Material provided:
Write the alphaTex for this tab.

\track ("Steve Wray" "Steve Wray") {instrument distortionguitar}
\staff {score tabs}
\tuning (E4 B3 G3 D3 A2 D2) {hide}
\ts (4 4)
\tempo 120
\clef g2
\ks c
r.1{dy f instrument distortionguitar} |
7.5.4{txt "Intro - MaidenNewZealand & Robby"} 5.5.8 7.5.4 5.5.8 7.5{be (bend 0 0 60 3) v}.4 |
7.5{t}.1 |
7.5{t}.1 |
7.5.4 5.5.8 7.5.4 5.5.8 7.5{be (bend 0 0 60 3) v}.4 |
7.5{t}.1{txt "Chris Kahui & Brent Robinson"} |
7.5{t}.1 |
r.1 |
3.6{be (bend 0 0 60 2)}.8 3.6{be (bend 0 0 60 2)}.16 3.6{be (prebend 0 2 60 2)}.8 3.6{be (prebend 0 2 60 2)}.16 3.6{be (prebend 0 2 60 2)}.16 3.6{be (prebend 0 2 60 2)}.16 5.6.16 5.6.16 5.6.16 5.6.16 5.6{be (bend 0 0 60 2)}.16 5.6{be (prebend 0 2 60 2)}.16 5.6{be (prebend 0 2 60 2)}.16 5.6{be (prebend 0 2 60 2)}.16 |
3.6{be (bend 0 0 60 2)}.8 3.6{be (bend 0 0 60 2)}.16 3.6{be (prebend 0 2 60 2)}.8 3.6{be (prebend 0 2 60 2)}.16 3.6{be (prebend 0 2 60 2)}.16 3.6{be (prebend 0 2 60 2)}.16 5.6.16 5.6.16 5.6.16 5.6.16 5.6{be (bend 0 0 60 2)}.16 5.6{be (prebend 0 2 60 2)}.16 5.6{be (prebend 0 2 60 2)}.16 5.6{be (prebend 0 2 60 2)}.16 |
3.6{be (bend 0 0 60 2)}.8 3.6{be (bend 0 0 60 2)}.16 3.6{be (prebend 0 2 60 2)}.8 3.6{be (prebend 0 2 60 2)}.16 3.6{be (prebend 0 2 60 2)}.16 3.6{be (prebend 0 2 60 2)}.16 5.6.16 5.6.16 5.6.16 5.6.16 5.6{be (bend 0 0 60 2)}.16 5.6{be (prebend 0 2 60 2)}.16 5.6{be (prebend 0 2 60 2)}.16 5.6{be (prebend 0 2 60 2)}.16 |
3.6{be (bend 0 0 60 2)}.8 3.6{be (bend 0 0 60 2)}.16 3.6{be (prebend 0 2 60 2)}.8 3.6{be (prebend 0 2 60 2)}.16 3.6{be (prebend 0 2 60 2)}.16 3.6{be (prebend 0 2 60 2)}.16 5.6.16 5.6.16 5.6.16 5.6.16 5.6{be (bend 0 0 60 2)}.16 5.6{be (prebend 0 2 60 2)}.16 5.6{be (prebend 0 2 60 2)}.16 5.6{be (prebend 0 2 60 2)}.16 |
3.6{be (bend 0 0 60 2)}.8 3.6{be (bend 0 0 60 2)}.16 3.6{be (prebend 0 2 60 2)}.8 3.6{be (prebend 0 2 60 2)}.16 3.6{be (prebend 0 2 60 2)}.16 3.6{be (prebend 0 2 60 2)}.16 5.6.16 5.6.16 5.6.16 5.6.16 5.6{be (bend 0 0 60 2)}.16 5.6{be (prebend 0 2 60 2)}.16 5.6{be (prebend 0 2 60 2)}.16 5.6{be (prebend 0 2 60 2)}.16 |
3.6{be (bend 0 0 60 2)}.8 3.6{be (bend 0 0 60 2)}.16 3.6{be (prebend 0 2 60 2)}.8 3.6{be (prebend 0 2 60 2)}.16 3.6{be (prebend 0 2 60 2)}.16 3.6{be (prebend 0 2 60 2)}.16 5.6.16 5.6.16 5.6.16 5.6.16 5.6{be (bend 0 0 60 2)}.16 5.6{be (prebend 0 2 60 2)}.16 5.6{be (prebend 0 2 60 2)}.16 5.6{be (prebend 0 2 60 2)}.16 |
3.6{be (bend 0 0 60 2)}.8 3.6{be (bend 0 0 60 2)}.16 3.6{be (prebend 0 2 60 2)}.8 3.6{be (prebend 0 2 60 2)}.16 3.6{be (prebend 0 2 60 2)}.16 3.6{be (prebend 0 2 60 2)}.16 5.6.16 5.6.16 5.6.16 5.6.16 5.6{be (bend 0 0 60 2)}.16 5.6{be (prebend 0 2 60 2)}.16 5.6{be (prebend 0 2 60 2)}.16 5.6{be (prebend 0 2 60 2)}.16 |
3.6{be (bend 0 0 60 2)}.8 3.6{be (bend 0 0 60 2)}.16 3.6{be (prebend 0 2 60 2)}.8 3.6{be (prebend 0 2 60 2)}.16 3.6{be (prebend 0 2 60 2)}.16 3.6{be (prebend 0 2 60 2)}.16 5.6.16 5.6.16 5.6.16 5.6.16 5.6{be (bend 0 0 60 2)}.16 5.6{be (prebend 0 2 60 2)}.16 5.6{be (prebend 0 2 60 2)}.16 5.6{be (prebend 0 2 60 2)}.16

Stated problem:
Pick out each line of the data above that contains the string "distortionguitar". Letter case must match.

Answer for the task:
\track ("Steve Wray" "Steve Wray") {instrument distortionguitar}
r.1{dy f instrument distortionguitar} |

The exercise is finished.